The final key to success demonstrated is the incredible cohesiveness presented. Despite occupying a 43-minute interval, Symbology of Shelter
sounds larger and more expansive, making it rather surprising when it does slam its gates shut. Instead of individual offerings, the group constructed Symbology
to act as one immense monument to internal torment, each listing utilized as a separate section of a greater whole.
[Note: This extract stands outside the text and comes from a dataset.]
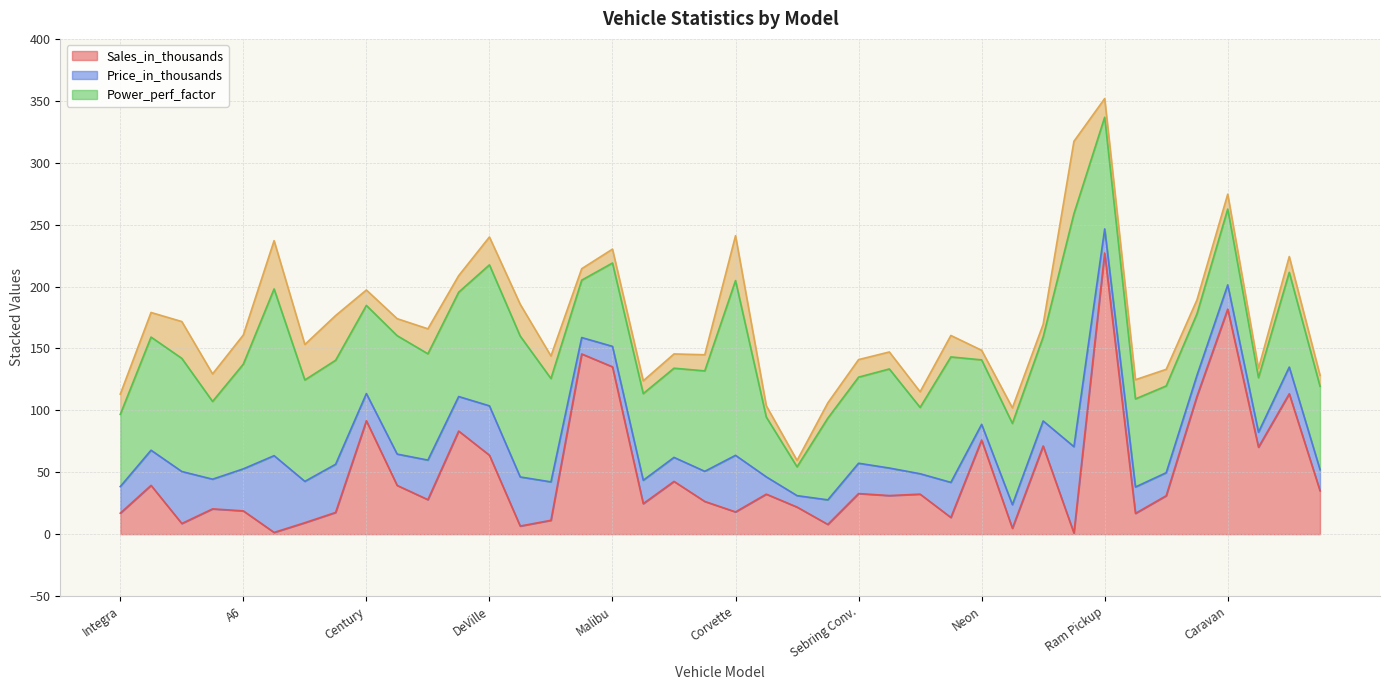

Where is Power_perf_factor nearest to the value 105?

LHS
No energy dissolves through transitions because the band doesn’t allow it to; akin to puzzle pieces, the parts of this release click together perfectly, no space shown inside their merger. The thing that’s least shocking is that everything ends exactly how it began: rampant bedlam. Noise Trail Immersion damn their appreciators to one certainly hellish expedition, foreboding storm clouds circling around with voices crying far off in the void. An explosive collapse of instrumental power and vocal might terminates the voyage, executing a fantastic, dramatic end sure to destroy nearby audio equipment. You’re not granted any sensation of resolution, only a resignation—that the human mind is a prison, and we are to deteriorate in our self-made cages. And in that, this Italian collective have formed a personal Hell in the heads of their fans. It would suck if it didn’t sound this awesome.